▶ **WORK REQUIRED**
Please count the lines in these records that contain "none" and give only that count.

LISTED RECORDS: Begin

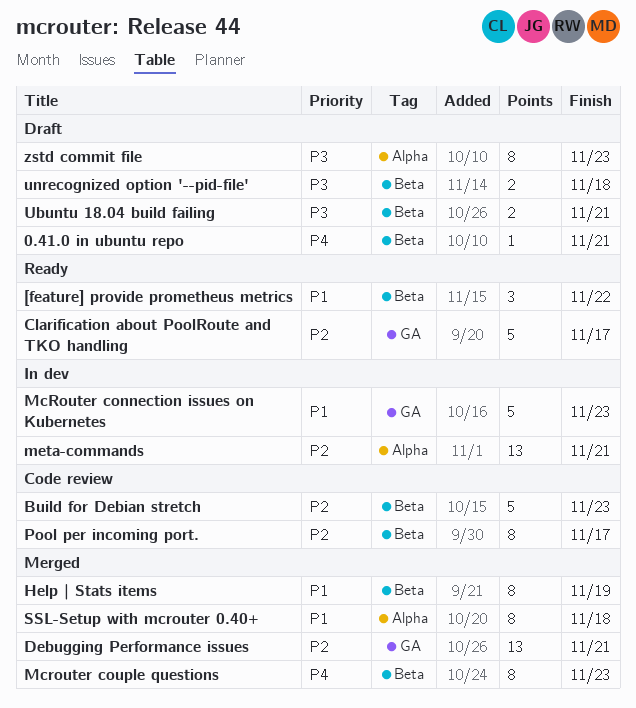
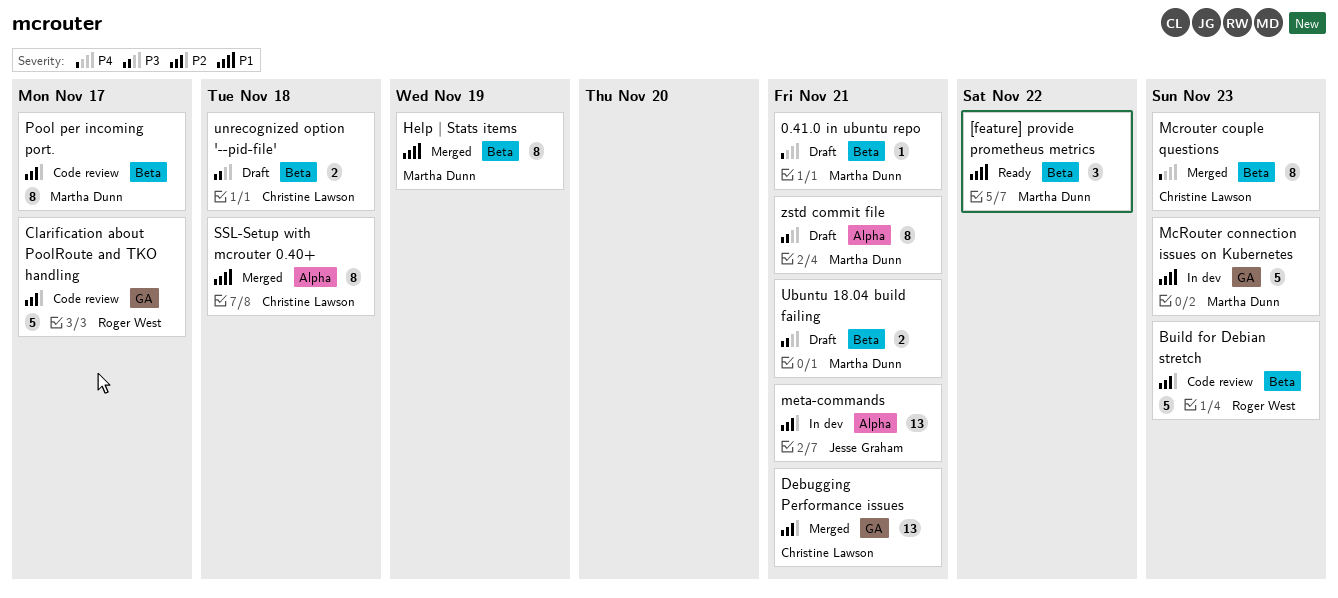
Clarification about PoolRoute and TKO handling, status: Ready -> Code review
zstd commit file, due: Nov 23 -> Nov 21

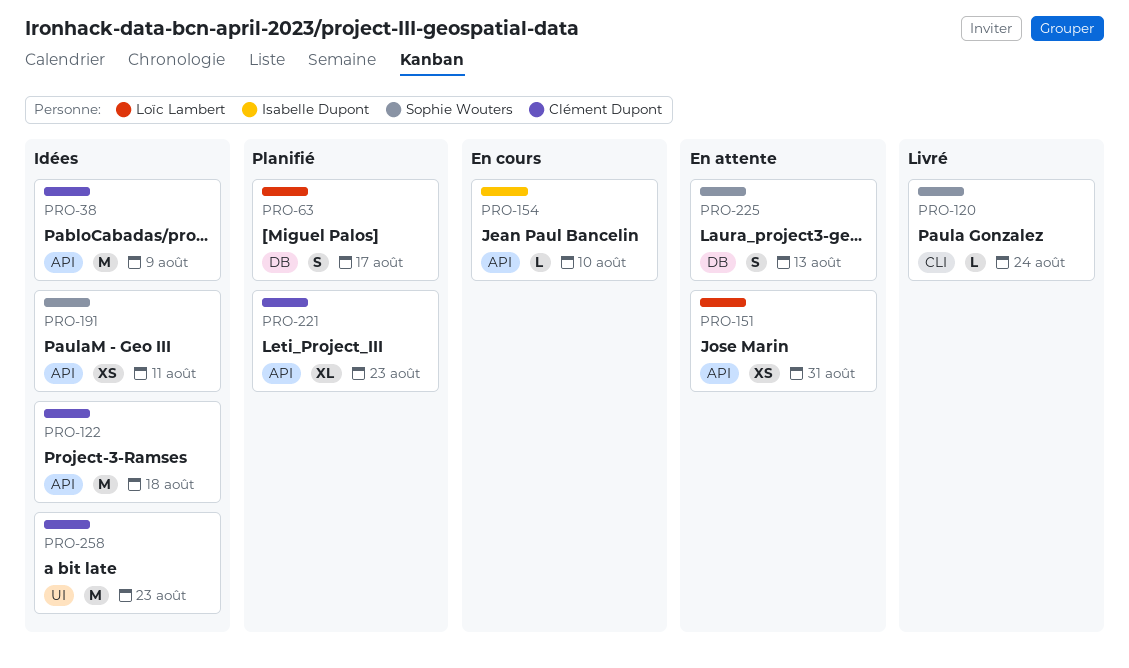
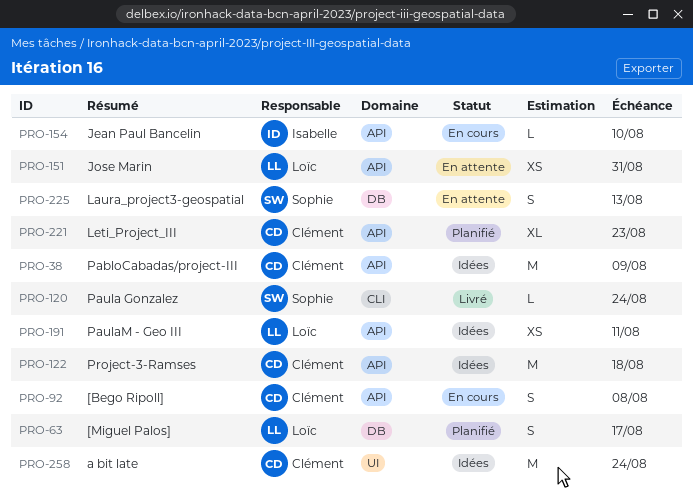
PRO-92: none -> present
PRO-191, owner: Sophie Wouters -> Loïc Lambert
PRO-258, due: Aug 23 -> Aug 24

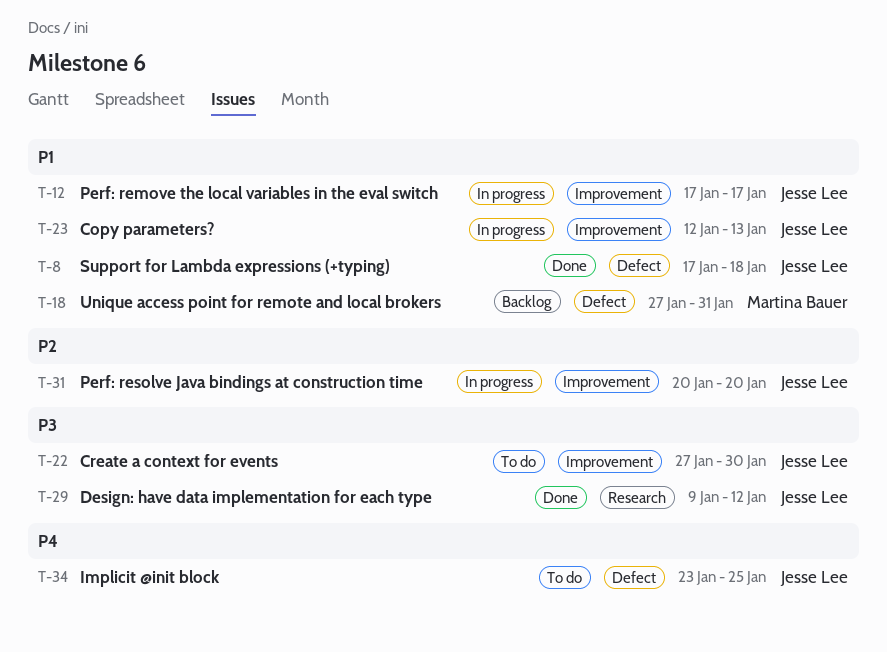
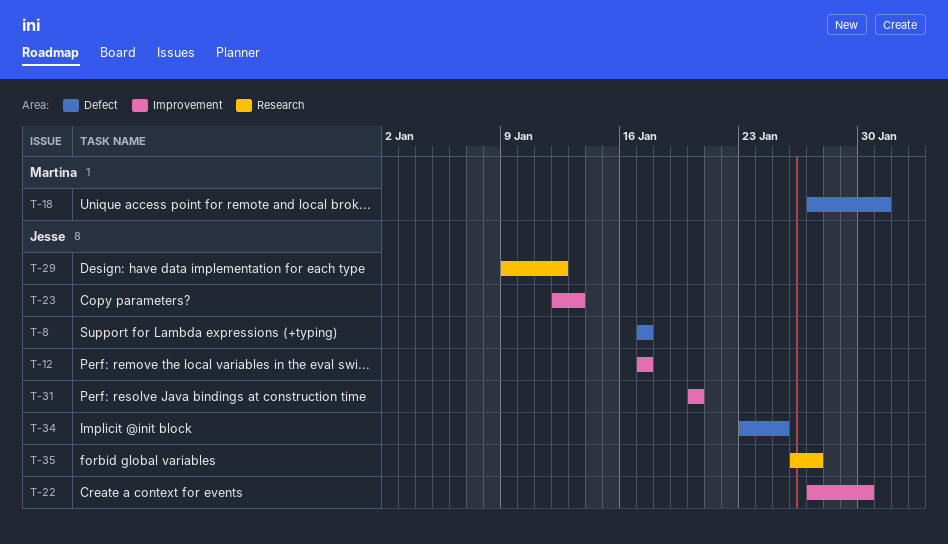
T-8, due: Jan 18 -> Jan 17
T-35: none -> present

LISTED RECORDS: End

▶ **TASK ANSWER**
2